Goal of the exercise: In the text on cheap housing in Shanghai, what rent did a man pay for the 0.3 square meter crawlspace?

Extract provided:
**********

How bad does housing suck if you’re poor and live in Shanghai, China? This much:
“Shanghai’s landlords are quite ingenious, managing to convert even the smallest spaces into rentable rooms at high prices.”
Bathroom with a ladder to a crude loft above it? 600 yuan. (Exchange rate is currently running just above 7 yuan to the dollar.)
At least that had air-conditioning. For 300 yuan, you can get a room barely big enough for a small bed with two holes punched in the wall for ventilation.
For the same price, you can get a bathroom with a bed in the crawlspace right behind the toilet. “After using the toilet, the smell lingers in the room. Also don’t turn the shower head [over the tiny sink] on too high or it’ll soak the bed.”
One room is a twice-coffin size crawlspace off a balcony for 1,500 yuan.
But wait! For a mere 50 yuan, a guy rented a 0.3 square meter crawlspace he can’t fully lie down in. “Some local netizens from Shanghai commented that a closet could not be rented for 50 yuan, the price being at least 120 yuan.”
“This design is really thoughtful! Knowing you’d have to squat to cook noodles, they smartly place a toilet right here, complete with a door!”
“Here’s another place for 500 yuan rent combining living room, bedroom, kitchen and bathroom all in one!” Complete with cardboard box bed in the entry. “There’s a simple induction cooker for cooking, but it’s a tight squeeze for anyone a bit larger, though there is an exhaust fan. This stove is too far from the toilet. It’s inconvenient to cook while you are using a toilet, but when you shower you can easily stir fry at the same time.” No AC, but the landlord said they could add it for 200 extra yuan rent…
Of course, those exciting bed-in-toilet apartments are only available to people who can afford to pay any money for rent. Many can’t. “There are also groups known as Knights of the Bridge Underpass. In big cities, you can deliver food without renting a place. We found a bridge where several delivery guys and girls live.”
We’ve covered problems with youth despair in China before, including both the “lie flat” and “let it rot” movements.
“How do you deal with water and electricity?…First you can use water from public toilets, but this water is only for washing and laundry, not drinking.” To be fair, they show sinks in public toilets, so I imagine that’s where they’re getting their water, but it’s China, so who knows?
“Drinking water is bought from villagers nearby.”
“Electricity can be sourced from the batteries of delivery ebikes, which are rented for 300 to 400 a month. You can swap many each day, then connect an inverter to the battery you get 220 volt household electricity, and that solves that problem.” (220 volts was evidently standardized by the nationalist government in 1930.)
There’s a video blogger who lives in his solar equipped van, and he seems much better off than any other housing option covered in this video.

**********

Records from a data collection:
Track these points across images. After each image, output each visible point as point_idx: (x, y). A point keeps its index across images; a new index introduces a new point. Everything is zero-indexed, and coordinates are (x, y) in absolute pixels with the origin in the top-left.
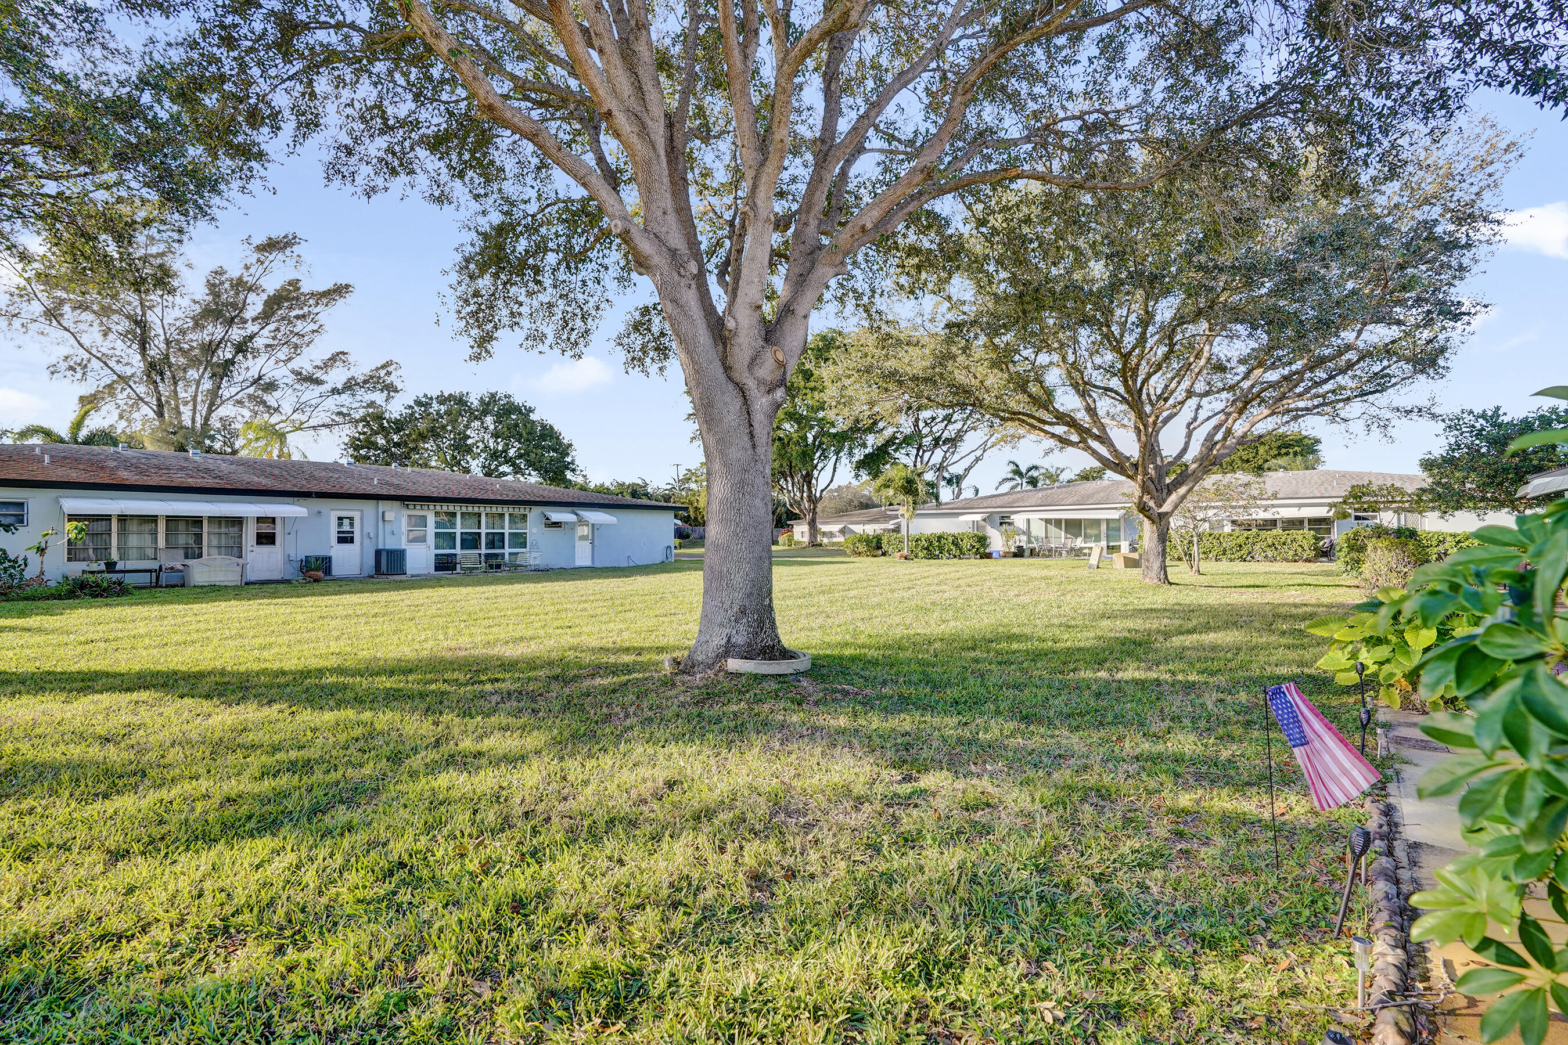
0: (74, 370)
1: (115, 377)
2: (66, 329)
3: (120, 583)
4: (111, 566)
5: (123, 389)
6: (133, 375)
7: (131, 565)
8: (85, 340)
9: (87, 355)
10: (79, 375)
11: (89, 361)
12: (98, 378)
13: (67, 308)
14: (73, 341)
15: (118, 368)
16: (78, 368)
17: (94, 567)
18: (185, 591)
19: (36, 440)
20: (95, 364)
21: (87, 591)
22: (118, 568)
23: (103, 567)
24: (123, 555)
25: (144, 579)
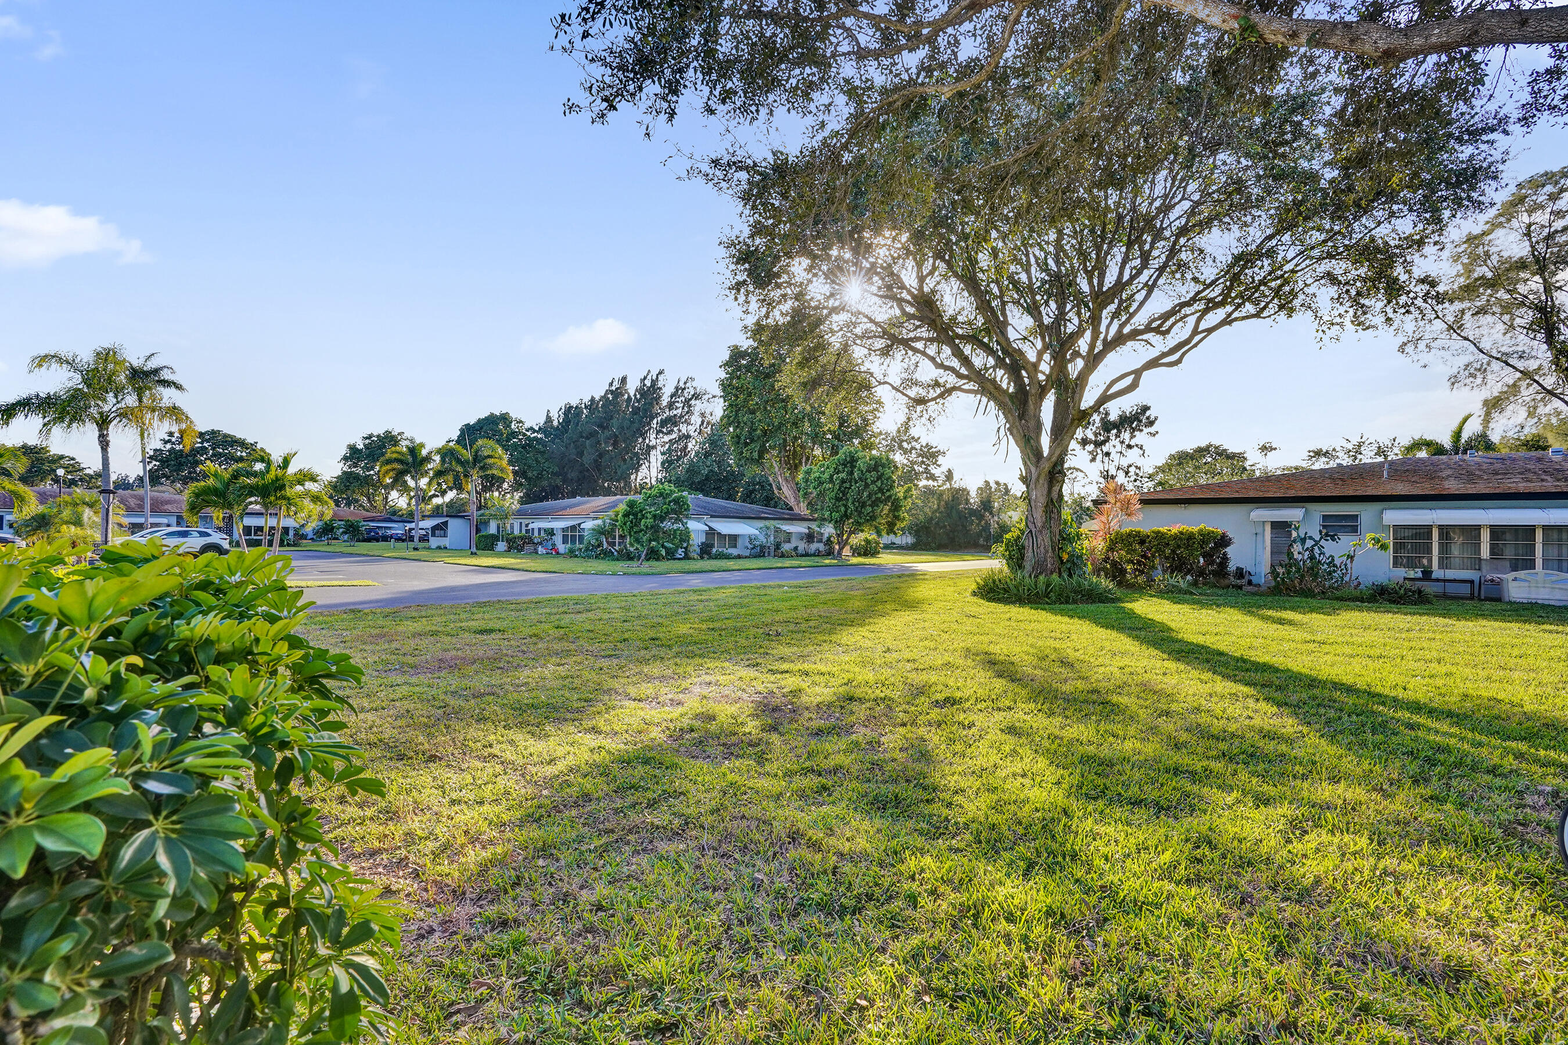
0: (1475, 377)
1: (1518, 375)
2: (1466, 339)
3: (1420, 592)
4: (1427, 574)
5: (1529, 385)
6: (1540, 368)
7: (1450, 574)
8: (1485, 345)
9: (1486, 359)
10: (1479, 381)
11: (1488, 364)
12: (1499, 379)
13: (1467, 316)
14: (1472, 348)
15: (1520, 365)
16: (1476, 372)
17: (1411, 574)
18: (1499, 606)
19: (1423, 454)
20: (1496, 365)
21: (1386, 596)
22: (1434, 576)
23: (1420, 575)
24: (1444, 564)
25: (1466, 590)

**********

Reply: 50 yuan.